■ The task
Lay out every line of the data below as a JSON list of strings, one string for each line, and leave out any blank lines.

■ Supplied records

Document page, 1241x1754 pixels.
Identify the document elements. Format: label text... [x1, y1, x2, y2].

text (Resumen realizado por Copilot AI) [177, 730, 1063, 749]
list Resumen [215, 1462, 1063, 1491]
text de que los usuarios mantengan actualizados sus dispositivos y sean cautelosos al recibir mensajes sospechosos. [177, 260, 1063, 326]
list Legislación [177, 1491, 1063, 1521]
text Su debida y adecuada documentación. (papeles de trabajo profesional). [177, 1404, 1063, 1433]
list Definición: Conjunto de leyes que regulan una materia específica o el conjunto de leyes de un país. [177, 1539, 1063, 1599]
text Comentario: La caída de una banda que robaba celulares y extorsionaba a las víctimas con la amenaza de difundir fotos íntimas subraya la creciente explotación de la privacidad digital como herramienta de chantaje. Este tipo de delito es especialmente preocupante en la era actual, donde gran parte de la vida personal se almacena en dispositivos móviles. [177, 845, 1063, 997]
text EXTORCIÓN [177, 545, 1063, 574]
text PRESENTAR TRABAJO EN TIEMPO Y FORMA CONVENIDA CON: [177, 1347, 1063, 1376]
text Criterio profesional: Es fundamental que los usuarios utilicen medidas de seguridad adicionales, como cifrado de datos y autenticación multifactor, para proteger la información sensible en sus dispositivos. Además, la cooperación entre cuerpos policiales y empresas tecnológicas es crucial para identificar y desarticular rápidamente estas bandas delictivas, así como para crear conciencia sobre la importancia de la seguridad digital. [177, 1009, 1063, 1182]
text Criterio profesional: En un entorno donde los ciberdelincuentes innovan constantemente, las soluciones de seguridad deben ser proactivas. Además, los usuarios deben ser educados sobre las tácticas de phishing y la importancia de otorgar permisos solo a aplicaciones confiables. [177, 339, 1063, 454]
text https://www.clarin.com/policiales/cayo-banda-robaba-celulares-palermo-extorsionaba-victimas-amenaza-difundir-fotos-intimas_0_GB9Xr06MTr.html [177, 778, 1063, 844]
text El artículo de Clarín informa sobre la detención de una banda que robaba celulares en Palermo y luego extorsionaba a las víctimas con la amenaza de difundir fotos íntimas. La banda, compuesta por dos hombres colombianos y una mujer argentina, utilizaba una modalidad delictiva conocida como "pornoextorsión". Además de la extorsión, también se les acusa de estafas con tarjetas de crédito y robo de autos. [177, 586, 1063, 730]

■ Final result
[
  "Document page, 1241x1754 pixels.",
  "Identify the document elements. Format: label text... [x1, y1, x2, y2].",
  "text (Resumen realizado por Copilot AI) [177, 730, 1063, 749]",
  "list Resumen [215, 1462, 1063, 1491]",
  "text de que los usuarios mantengan actualizados sus dispositivos y sean cautelosos al recibir mensajes sospechosos. [177, 260, 1063, 326]",
  "list Legislación [177, 1491, 1063, 1521]",
  "text Su debida y adecuada documentación. (papeles de trabajo profesional). [177, 1404, 1063, 1433]",
  "list Definición: Conjunto de leyes que regulan una materia específica o el conjunto de leyes de un país. [177, 1539, 1063, 1599]",
  "text Comentario: La caída de una banda que robaba celulares y extorsionaba a las víctimas con la amenaza de difundir fotos íntimas subraya la creciente explotación de la privacidad digital como herramienta de chantaje. Este tipo de delito es especialmente preocupante en la era actual, donde gran parte de la vida personal se almacena en dispositivos móviles. [177, 845, 1063, 997]",
  "text EXTORCIÓN [177, 545, 1063, 574]",
  "text PRESENTAR TRABAJO EN TIEMPO Y FORMA CONVENIDA CON: [177, 1347, 1063, 1376]",
  "text Criterio profesional: Es fundamental que los usuarios utilicen medidas de seguridad adicionales, como cifrado de datos y autenticación multifactor, para proteger la información sensible en sus dispositivos. Además, la cooperación entre cuerpos policiales y empresas tecnológicas es crucial para identificar y desarticular rápidamente estas bandas delictivas, así como para crear conciencia sobre la importancia de la seguridad digital. [177, 1009, 1063, 1182]",
  "text Criterio profesional: En un entorno donde los ciberdelincuentes innovan constantemente, las soluciones de seguridad deben ser proactivas. Además, los usuarios deben ser educados sobre las tácticas de phishing y la importancia de otorgar permisos solo a aplicaciones confiables. [177, 339, 1063, 454]",
  "text https://www.clarin.com/policiales/cayo-banda-robaba-celulares-palermo-extorsionaba-victimas-amenaza-difundir-fotos-intimas_0_GB9Xr06MTr.html [177, 778, 1063, 844]",
  "text El artículo de Clarín informa sobre la detención de una banda que robaba celulares en Palermo y luego extorsionaba a las víctimas con la amenaza de difundir fotos íntimas. La banda, compuesta por dos hombres colombianos y una mujer argentina, utilizaba una modalidad delictiva conocida como \"pornoextorsión\". Además de la extorsión, también se les acusa de estafas con tarjetas de crédito y robo de autos. [177, 586, 1063, 730]"
]